It is important not to try to deal with depression entirely on your own. You need a support system drawn from the caring, helpful people in your life – those family members, friends, coworkers, neighbors and acquaintances who make it easy for you to be yourself.
If you are suffering from depression, the last thing you may want to think about is socializing. Depressive conditions are frequently accompanied by a cycle of isolation – the more people avoid contact with others, the more depressed they are likely to feel, and the more they will tend to withdraw. But building and maintaining a strong support system is a vital part of your self-care plan. Those you choose to include can provide encouragement and help you challenge your negative thinking.
How does a support system help?
A network of socially-supportive people offers:
- Accountability. Being accountable to someone else has been shown to be a key factor in making successful lifestyle changes. Accountability works best when reciprocated ; in addition to reporting your progress to someone else, allow that person to be accountable to you for the goals he/she has set, too.
- Improved physical and emotional health. Support systems have also been proven beneficial for maintaining physical and mental health, including helping to protect against not only depression, but cardiovascular disease and Alzheimer’s disease. Scientists believe these benefits stem from a combination of increased mental activity, physical challenge and reduction in stress.
- Better problem-solving. Social support groups can help you work out problems and relieve stress as well. Regardless of what you’re experiencing, chances are others are dealing with similar issues, and may be able to provide you with useful strategies.
- Enhanced “brain fitness”. Even if you’re not looking to a supportive network to help you resolve specific issues, the interaction is still important for keeping your brain “fit”. From a bridge or book club to a golf league to attending a concert, interacting with others helps you stay mentally sharp.
Building your support network
Although it may be hard at first to reach out to people and ask for help, connecting with others is vital to your recovery. That doesn’t mean you need to share the details of your depression with everyone in your life. Who you choose to confide in and include in your support network is entirely your decision.
In thinking about your support network, consider the following:
Who do you want to include in your support network?

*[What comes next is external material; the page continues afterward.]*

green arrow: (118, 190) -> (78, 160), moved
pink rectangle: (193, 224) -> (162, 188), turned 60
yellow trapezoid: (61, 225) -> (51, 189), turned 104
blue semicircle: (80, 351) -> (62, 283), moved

There are likely people in your life who have demonstrated the ability to be sympathetic and non-judgmental; they will be the best source of support for you now. Conversely, it is best not to include people in your network who tend to be overly critical, or who may make you feel anxious. You may wish to speak with your physician or therapist for help in determining who to rely upon as your support network.

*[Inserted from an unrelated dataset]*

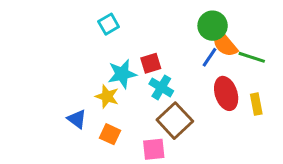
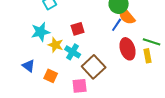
green line: (252, 57) -> (152, 42), moved
cyan star: (122, 74) -> (41, 32), moved
cyan cross: (161, 87) -> (73, 52), moved
yellow star: (107, 96) -> (56, 45), moved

Would you prefer a network that’s “formal” or “informal”?
Again, it is a matter of personal preference. You may find the formal setting of a support group led by a therapist or counselor to provide the best environment for you to share and receive feedback. The alternative is to gather informally with one or more friends.

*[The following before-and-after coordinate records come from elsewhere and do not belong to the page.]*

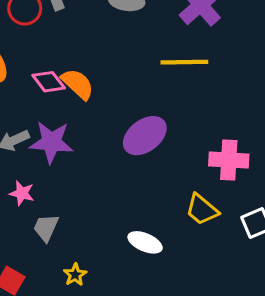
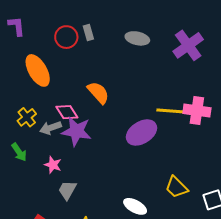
yellow line: (184, 62) -> (173, 111), moved
pink diamond: (49, 82) -> (67, 112), moved
pink cross: (229, 160) -> (197, 111), moved

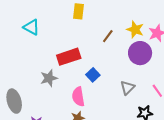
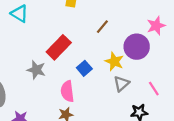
yellow star: (135, 30) -> (114, 61), moved
red rectangle: (69, 57) -> (59, 47), turned -30
gray star: (49, 78) -> (36, 70), turned 30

What about sharing with people at work?
Deciding whether or not to share the details of your illness and treatment with coworkers is not easy. Your choice will depend on your individual circumstances. Although there is a much greater public awareness and recognition of depression as a treatable illness today, unfortunately there still remains some stigma associated with brain illnesses. To determine whether sharing at work is appropriate for you, and for tips on starting the dialog, see talking with others.
What if you have trouble identifying supportive people in your life?
If you don’t currently have a strong social network, it’s never too late to start. Even if your initial network consists of only the professionals involved in your treatment, it is important to begin to trust and share your recovery with others.
Humans are social animals. Our brains are built for social interaction. Look for opportunities to stay engaged in the lives of others, and to include others in your life. Consider joining or increasing your involvement in recreational, leisure or faith-based groups formed around activities you enjoy. Volunteering or taking a class are other ways to get out there and interact, planting the seeds for supportive relationships to grow.
You may also want to explore networking opportunities on the internet. There are hundreds of social networking sites that cater to virtually every need, interest and age group. While socializing via computer is one option to consider, this type of communication should be balanced with face-to-face connections.